From the records that follow, copy every line that contains the word "held".
++++ Records supplied ++++
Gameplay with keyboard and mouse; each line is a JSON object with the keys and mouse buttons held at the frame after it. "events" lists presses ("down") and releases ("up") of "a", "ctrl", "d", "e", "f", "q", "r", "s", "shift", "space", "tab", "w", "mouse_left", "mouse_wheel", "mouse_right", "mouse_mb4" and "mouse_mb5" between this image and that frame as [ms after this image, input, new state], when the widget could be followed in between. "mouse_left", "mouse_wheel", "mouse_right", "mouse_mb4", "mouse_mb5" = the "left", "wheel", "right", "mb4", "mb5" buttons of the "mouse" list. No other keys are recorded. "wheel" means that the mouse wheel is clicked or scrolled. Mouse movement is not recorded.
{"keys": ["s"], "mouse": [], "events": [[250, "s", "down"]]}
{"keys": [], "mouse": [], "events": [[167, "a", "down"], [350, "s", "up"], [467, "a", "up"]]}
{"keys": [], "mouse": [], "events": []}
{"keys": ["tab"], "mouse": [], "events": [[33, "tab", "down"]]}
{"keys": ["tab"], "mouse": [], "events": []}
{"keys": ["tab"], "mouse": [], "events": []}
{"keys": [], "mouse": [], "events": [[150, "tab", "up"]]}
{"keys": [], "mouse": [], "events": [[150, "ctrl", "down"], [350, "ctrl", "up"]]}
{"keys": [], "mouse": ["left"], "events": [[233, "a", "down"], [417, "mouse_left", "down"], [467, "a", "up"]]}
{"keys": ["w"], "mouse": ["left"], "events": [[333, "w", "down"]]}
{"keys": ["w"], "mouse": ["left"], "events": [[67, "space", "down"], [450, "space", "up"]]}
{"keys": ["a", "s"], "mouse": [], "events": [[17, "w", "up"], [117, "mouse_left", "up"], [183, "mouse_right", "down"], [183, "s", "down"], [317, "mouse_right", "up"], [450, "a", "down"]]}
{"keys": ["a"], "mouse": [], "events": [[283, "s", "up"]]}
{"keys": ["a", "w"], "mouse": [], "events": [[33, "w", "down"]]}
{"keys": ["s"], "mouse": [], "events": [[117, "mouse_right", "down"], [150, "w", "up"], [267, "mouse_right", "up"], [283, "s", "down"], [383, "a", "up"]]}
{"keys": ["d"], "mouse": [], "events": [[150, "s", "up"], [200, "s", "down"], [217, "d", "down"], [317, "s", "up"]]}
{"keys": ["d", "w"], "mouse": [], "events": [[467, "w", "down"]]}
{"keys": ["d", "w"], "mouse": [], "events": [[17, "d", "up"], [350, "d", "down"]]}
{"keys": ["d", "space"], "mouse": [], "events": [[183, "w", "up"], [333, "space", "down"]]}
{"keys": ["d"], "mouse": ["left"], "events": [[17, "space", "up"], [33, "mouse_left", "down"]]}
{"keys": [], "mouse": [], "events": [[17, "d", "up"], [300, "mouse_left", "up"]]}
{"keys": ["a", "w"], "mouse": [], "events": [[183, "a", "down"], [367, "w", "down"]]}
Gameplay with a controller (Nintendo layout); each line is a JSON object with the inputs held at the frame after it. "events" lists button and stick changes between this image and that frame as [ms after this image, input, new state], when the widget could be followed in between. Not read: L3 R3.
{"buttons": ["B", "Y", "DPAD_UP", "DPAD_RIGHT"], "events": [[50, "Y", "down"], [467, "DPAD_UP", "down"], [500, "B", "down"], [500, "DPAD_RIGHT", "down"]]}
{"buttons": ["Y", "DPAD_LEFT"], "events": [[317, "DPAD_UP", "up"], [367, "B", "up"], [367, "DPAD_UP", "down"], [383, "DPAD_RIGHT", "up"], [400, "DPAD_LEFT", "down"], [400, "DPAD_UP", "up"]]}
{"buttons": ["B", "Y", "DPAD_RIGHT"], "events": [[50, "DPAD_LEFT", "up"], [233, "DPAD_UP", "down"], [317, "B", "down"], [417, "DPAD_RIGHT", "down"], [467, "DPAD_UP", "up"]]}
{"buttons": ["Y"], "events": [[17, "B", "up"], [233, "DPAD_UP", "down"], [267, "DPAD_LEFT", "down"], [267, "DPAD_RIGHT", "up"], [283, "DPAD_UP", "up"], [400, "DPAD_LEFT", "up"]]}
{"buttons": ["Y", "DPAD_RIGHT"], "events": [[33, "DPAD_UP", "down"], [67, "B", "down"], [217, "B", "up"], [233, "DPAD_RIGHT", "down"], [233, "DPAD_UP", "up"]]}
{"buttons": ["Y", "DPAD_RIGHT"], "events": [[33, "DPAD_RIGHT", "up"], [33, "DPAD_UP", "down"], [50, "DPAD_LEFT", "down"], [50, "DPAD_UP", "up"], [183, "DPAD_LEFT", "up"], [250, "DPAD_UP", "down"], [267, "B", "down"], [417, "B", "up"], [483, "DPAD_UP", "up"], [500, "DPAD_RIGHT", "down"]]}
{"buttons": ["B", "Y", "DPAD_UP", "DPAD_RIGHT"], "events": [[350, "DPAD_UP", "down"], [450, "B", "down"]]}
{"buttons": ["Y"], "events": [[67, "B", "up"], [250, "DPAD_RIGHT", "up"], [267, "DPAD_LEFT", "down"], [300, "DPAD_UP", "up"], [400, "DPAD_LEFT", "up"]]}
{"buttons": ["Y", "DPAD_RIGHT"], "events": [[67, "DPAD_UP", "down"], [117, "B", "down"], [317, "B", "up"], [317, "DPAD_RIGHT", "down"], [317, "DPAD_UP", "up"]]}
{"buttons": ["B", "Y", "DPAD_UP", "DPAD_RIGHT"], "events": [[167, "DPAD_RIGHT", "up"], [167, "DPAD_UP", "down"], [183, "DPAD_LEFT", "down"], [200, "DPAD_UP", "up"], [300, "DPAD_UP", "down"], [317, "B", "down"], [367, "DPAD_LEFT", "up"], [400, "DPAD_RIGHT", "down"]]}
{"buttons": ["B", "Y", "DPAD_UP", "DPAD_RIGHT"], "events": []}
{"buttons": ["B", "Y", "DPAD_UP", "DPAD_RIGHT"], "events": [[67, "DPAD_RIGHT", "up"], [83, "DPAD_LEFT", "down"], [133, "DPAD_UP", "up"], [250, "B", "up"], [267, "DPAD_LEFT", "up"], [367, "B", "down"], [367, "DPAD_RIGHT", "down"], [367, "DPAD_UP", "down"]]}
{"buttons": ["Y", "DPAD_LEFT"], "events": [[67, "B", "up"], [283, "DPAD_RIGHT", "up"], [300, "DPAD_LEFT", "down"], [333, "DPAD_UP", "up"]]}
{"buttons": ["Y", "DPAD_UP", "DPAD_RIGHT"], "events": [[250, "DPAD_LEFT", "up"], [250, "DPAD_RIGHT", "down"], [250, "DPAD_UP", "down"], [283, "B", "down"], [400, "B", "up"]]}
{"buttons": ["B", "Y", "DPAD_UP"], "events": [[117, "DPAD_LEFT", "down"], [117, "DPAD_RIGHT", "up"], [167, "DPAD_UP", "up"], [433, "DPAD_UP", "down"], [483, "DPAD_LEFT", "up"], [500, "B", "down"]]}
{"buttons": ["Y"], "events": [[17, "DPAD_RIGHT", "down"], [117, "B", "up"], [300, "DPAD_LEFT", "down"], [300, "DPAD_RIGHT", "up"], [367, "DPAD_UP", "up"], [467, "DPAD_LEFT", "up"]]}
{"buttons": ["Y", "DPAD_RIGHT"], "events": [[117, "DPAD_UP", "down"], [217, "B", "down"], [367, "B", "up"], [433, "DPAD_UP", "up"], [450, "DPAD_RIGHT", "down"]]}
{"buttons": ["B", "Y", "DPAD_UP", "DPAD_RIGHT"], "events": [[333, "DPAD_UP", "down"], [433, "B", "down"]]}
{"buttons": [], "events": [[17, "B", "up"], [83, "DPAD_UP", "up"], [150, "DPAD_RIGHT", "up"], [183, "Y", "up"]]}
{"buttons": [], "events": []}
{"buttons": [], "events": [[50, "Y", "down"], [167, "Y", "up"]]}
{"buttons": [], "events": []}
++++
** Response to the task **
Gameplay with keyboard and mouse; each line is a JSON object with the keys and mouse buttons held at the frame after it. "events" lists presses ("down") and releases ("up") of "a", "ctrl", "d", "e", "f", "q", "r", "s", "shift", "space", "tab", "w", "mouse_left", "mouse_wheel", "mouse_right", "mouse_mb4" and "mouse_mb5" between this image and that frame as [ms after this image, input, new state], when the widget could be followed in between. "mouse_left", "mouse_wheel", "mouse_right", "mouse_mb4", "mouse_mb5" = the "left", "wheel", "right", "mb4", "mb5" buttons of the "mouse" list. No other keys are recorded. "wheel" means that the mouse wheel is clicked or scrolled. Mouse movement is not recorded.
Gameplay with a controller (Nintendo layout); each line is a JSON object with the inputs held at the frame after it. "events" lists button and stick changes between this image and that frame as [ms after this image, input, new state], when the widget could be followed in between. Not read: L3 R3.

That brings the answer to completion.